As a writer of some great Judge Dredd stories Michael Carroll knows his way around a cracking SF adventure, and his introduction praises Neroy Sphinx’s previous outing Back in the Game. Don’t worry, though, everything you need to know about the partially amnesiac conman is supplied in a timeline before the main event kicks off.

The basic premise is the gates of Hell have opened, and while for the time being humanity is safe on Earth, demons are gradually slaughtering their way across the universe. Daniel Whiston takes it from there building an epic via a series of connected chapters that can all be read as single stories. The first reintroduces amoral psychic Mr. Griffin, the man who’s manipulated Sphinx over decades, and Sphinx himself returns in the second chapter, along with warrior Fenris.

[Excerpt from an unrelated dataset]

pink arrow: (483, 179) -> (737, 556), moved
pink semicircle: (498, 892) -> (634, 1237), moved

Loveable rogues are a minor SF tradition perhaps best exemplified by Han Solo, and Sphinx falls squarely into the category, with something likeable about him despite questionable deeds and a myself-first attitude to safety. And at the end of the day his purpose is to save the universe. Whiston further mythologises him by introducing each episode quoting from a biographical account originating far in the future and looking back. Sphinx is central to what becomes an ensemble cast featuring in consistently engaging stories.

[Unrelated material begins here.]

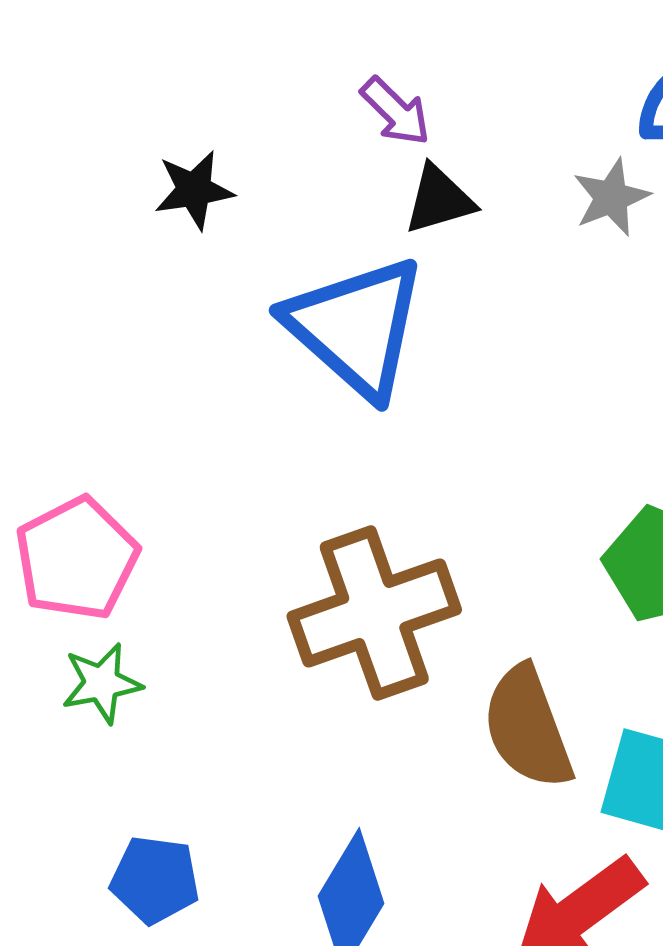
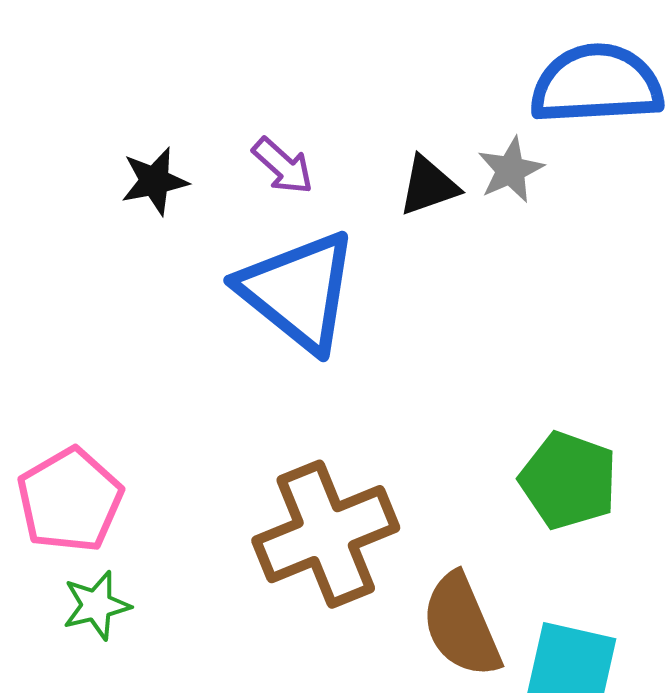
purple arrow: (396, 111) -> (283, 166), moved
black triangle: (439, 200) -> (428, 186), moved

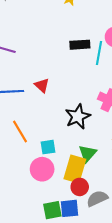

Dave Thomson will become a better artist, and improves from start to finish during Playing to Lose. He tells the stories efficiently, stressing the right moments and ensuring varied viewpoints during conversations, while avoiding the easy option of continual talking heads. His future technology displays imaginative designs, the scurvy aliens are great and the reaction moments become less exaggerated the more he draws. To begin with the cast occupy too much empty space, but that’s something else that improves, as does the figurework.

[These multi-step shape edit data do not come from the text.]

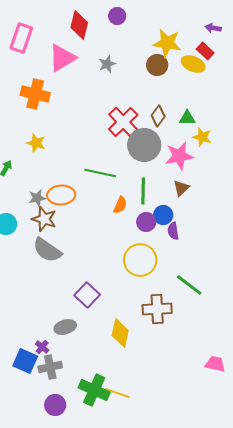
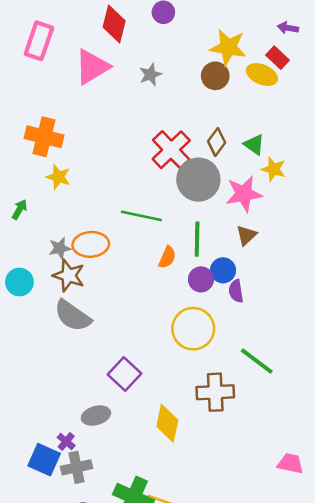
orange cross: (35, 94) -> (44, 137), moved
green triangle: (187, 118) -> (254, 145), turned 36

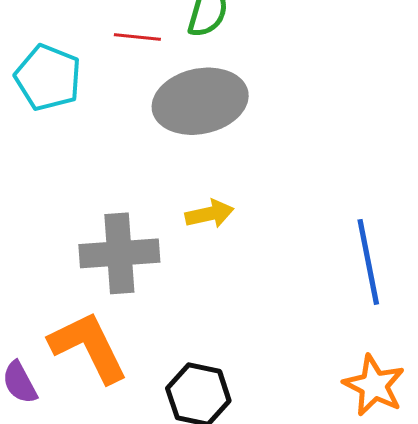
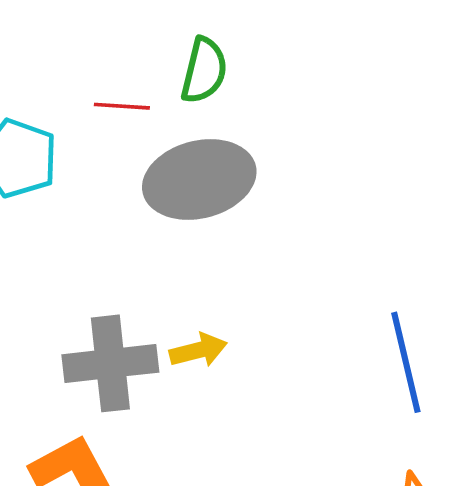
yellow arrow: (209, 214) -> (198, 350), moved

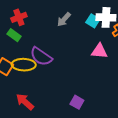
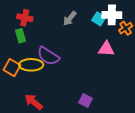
red cross: (19, 17) -> (25, 18), turned 35
green rectangle: (14, 35) -> (21, 36), turned 40

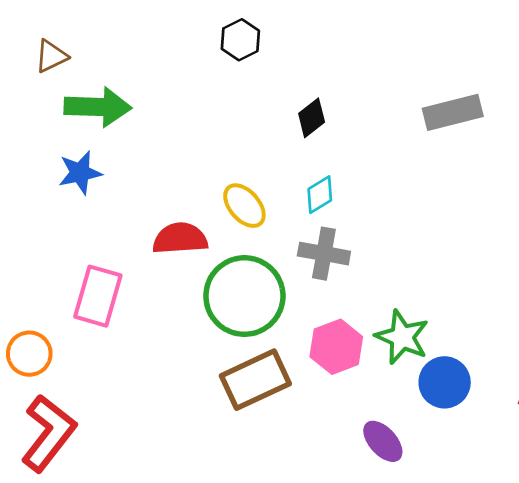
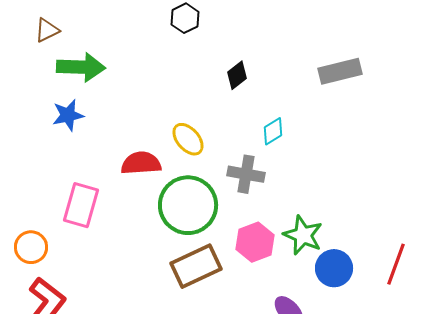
cyan diamond: (320, 195) -> (273, 131), moved

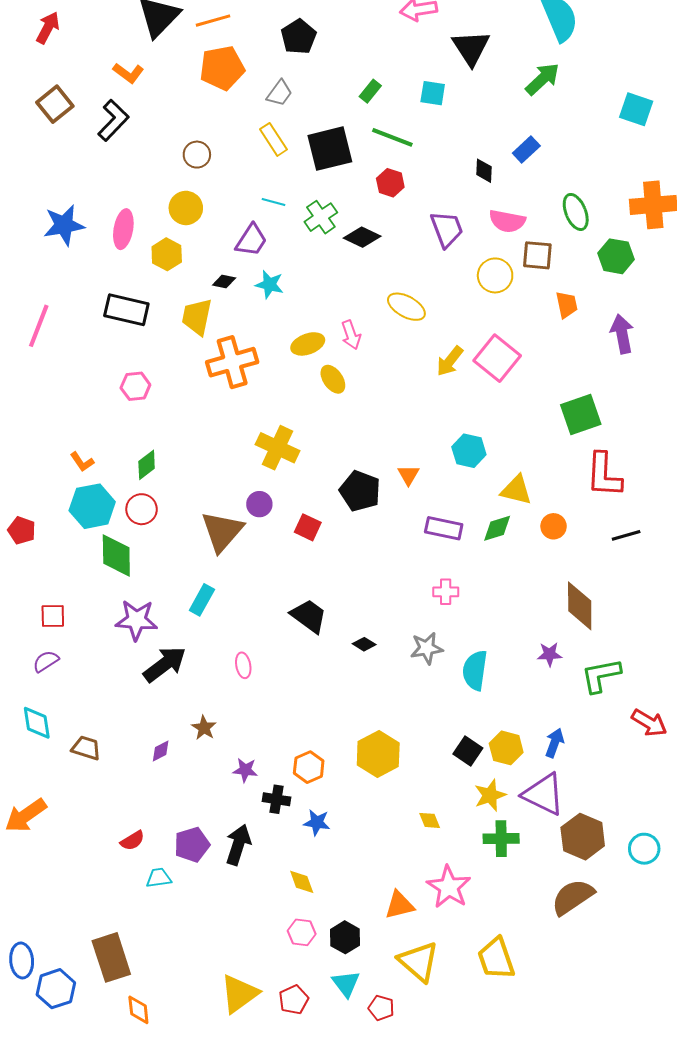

Whiston plots the scams and robberies leading to a bigger goal exquisitely, fun prioritised, and the possibilities of the future are ingeniously employed. Tension and imagination increase toward the end after a shock is very well dropped, and a pleasing touch is the resolution being dependent on Sphinx’s personality. There’s a fine epilogue as well.

It’s been a long, strange journey over two volumes, but a greatly creative one.